==== Data to use

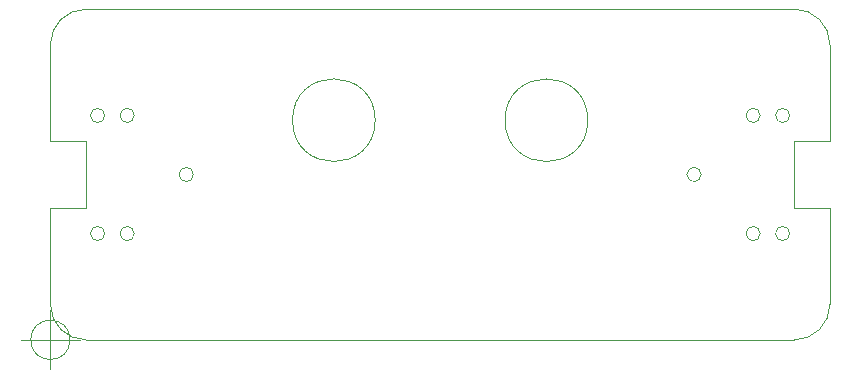
<source format=gm1>
%TF.GenerationSoftware,KiCad,Pcbnew,(5.99.0-12157-g5a28a06597)*%
%TF.CreationDate,2021-09-01T12:46:34+08:00*%
%TF.ProjectId,CW-PHONE-BAND-PASS,43572d50-484f-44e4-952d-42414e442d50,rev?*%
%TF.SameCoordinates,PX5a995c0PY6422c40*%
%TF.FileFunction,Profile,NP*%
%FSLAX46Y46*%
G04 Gerber Fmt 4.6, Leading zero omitted, Abs format (unit mm)*
G04 Created by KiCad (PCBNEW (5.99.0-12157-g5a28a06597)) date 2021-09-01 12:46:34*
%MOMM*%
%LPD*%
G01*
G04 APERTURE LIST*
%TA.AperFunction,Profile*%
%ADD10C,0.100000*%
%TD*%
%TA.AperFunction,Profile*%
%ADD11C,0.120000*%
%TD*%
G04 APERTURE END LIST*
D10*
X5000000Y21800000D02*
X5000000Y30000000D01*
X5000000Y16200000D02*
X5000000Y8000000D01*
X8000000Y16200000D02*
X5000000Y16200000D01*
X8000000Y21800000D02*
X8000000Y16200000D01*
X5000000Y21800000D02*
X8000000Y21800000D01*
X71000000Y16200000D02*
X71000000Y8000000D01*
X71000000Y21800000D02*
X71000000Y30000000D01*
X68000000Y16200000D02*
X71000000Y16200000D01*
X68000000Y21800000D02*
X68000000Y16200000D01*
X71000000Y21800000D02*
X68000000Y21800000D01*
X71000000Y30000000D02*
G75*
G03*
X68000000Y33000000I-3000000J0D01*
G01*
X5000000Y30000000D02*
G75*
G02*
X8000000Y33000000I3000000J0D01*
G01*
X8000000Y5000000D02*
X68000000Y5000000D01*
X5000000Y8000000D02*
G75*
G03*
X8000000Y5000000I3000000J0D01*
G01*
X68000000Y33000000D02*
X8000000Y33000000D01*
X71000000Y8000000D02*
G75*
G02*
X68000000Y5000000I-3000000J0D01*
G01*
X6666666Y5000000D02*
G75*
G03*
X6666666Y5000000I-1666666J0D01*
G01*
X2500000Y5000000D02*
X7500000Y5000000D01*
X5000000Y7500000D02*
X5000000Y2500000D01*
D11*
%TO.C,RV2*%
X50500000Y23595000D02*
G75*
G03*
X50500000Y23595000I-3500000J0D01*
G01*
%TO.C,RV1*%
X32500000Y23595000D02*
G75*
G03*
X32500000Y23595000I-3500000J0D01*
G01*
%TO.C,J1*%
X9600000Y24000000D02*
G75*
G03*
X9600000Y24000000I-600000J0D01*
G01*
X17100000Y19000000D02*
G75*
G03*
X17100000Y19000000I-600000J0D01*
G01*
X12100000Y24000000D02*
G75*
G03*
X12100000Y24000000I-600000J0D01*
G01*
X9600000Y14000000D02*
G75*
G03*
X9600000Y14000000I-600000J0D01*
G01*
X12100000Y14000000D02*
G75*
G03*
X12100000Y14000000I-600000J0D01*
G01*
%TO.C,J2*%
X67600000Y14000000D02*
G75*
G03*
X67600000Y14000000I-600000J0D01*
G01*
X60100000Y19000000D02*
G75*
G03*
X60100000Y19000000I-600000J0D01*
G01*
X65100000Y14000000D02*
G75*
G03*
X65100000Y14000000I-600000J0D01*
G01*
X67600000Y24000000D02*
G75*
G03*
X67600000Y24000000I-600000J0D01*
G01*
X65100000Y24000000D02*
G75*
G03*
X65100000Y24000000I-600000J0D01*
G01*
%TD*%
M02*

</source>
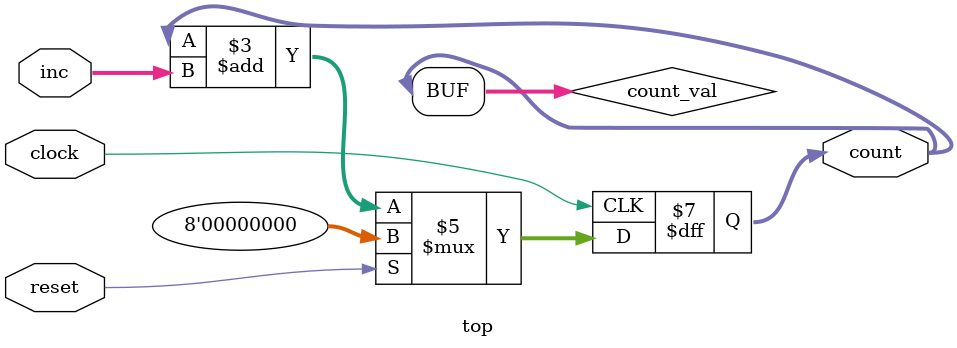
<source format=v>
module top (
    input wire clock,
    input wire reset,
    input wire [7:0] inc,
    output reg [7:0] count
);

wire [7:0] count_val;
wire [7:0] count_val2;

assign count_val = count;
assign count_val2 = count_val & {8{inc[0]}};

always @(posedge clock) begin
    if (reset) begin
        count <= 8'b0;
    end else begin
        count <= count + inc;
    end
end

endmodule

</source>
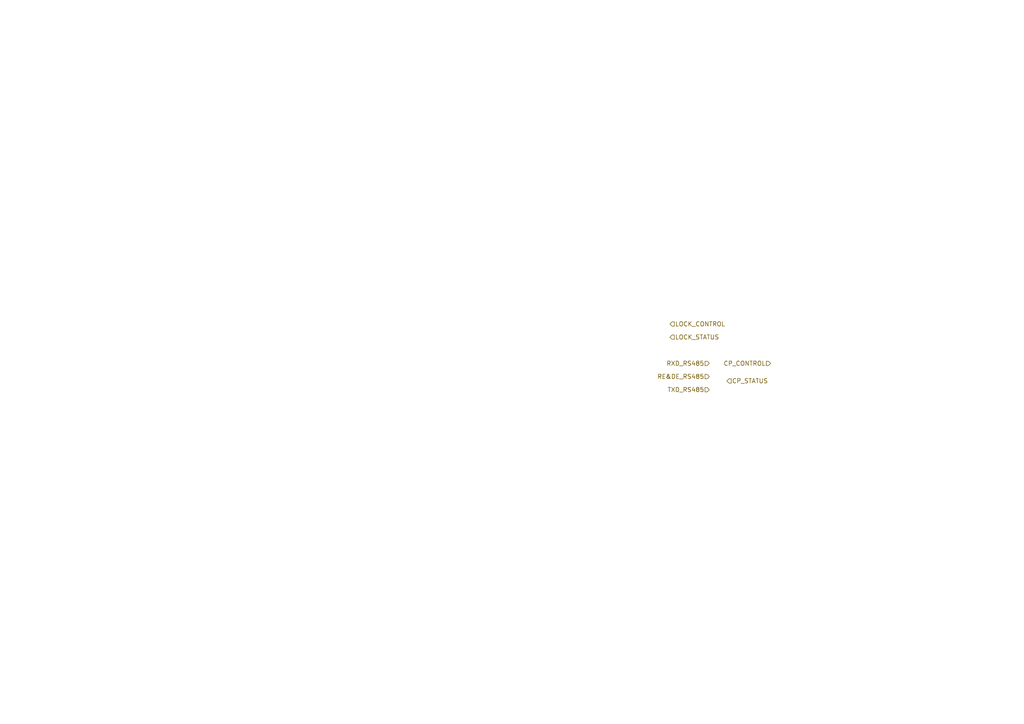
<source format=kicad_sch>
(kicad_sch (version 20230121) (generator eeschema)

  (uuid caf7a291-5192-463d-a968-bc919536a8a5)

  (paper "A4")

  


  (hierarchical_label "CP_CONTROL" (shape input) (at 223.52 105.41 180) (fields_autoplaced)
    (effects (font (size 1.27 1.27)) (justify right))
    (uuid 1d944960-f860-4c85-8ef1-6fc75ed3ff01)
  )
  (hierarchical_label "RE&DE_RS485" (shape input) (at 205.74 109.22 180) (fields_autoplaced)
    (effects (font (size 1.27 1.27)) (justify right))
    (uuid 6e263779-34da-4afc-a009-c0a9c48e7a2a)
  )
  (hierarchical_label "CP_STATUS" (shape input) (at 210.82 110.49 0) (fields_autoplaced)
    (effects (font (size 1.27 1.27)) (justify left))
    (uuid 9fcf9668-101e-4557-97bd-e2d64a3f8c07)
  )
  (hierarchical_label "LOCK_STATUS" (shape input) (at 194.31 97.79 0) (fields_autoplaced)
    (effects (font (size 1.27 1.27)) (justify left))
    (uuid a36b00bd-fdf3-4f30-a33a-125702dc3f06)
  )
  (hierarchical_label "RXD_RS485" (shape input) (at 205.74 105.41 180) (fields_autoplaced)
    (effects (font (size 1.27 1.27)) (justify right))
    (uuid dee2eb5d-b947-48ce-b5fa-56b78f9a14fa)
  )
  (hierarchical_label "TXD_RS485" (shape input) (at 205.74 113.03 180) (fields_autoplaced)
    (effects (font (size 1.27 1.27)) (justify right))
    (uuid ef61f52b-c747-42f5-9bb1-1cb268912970)
  )
  (hierarchical_label "LOCK_CONTROL" (shape input) (at 194.31 93.98 0) (fields_autoplaced)
    (effects (font (size 1.27 1.27)) (justify left))
    (uuid ff37ae57-2941-4c53-aee9-72e5e428aa6d)
  )
)

</source>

========

### Problem details
Show the lines from the data above that contain the string "format".

### Exercise output
<source format=gm1>
G04 Gerber Fmt 4.6, Leading zero omitted, Abs format (unit mm)*
<source format=v>
<source format=kicad_sch>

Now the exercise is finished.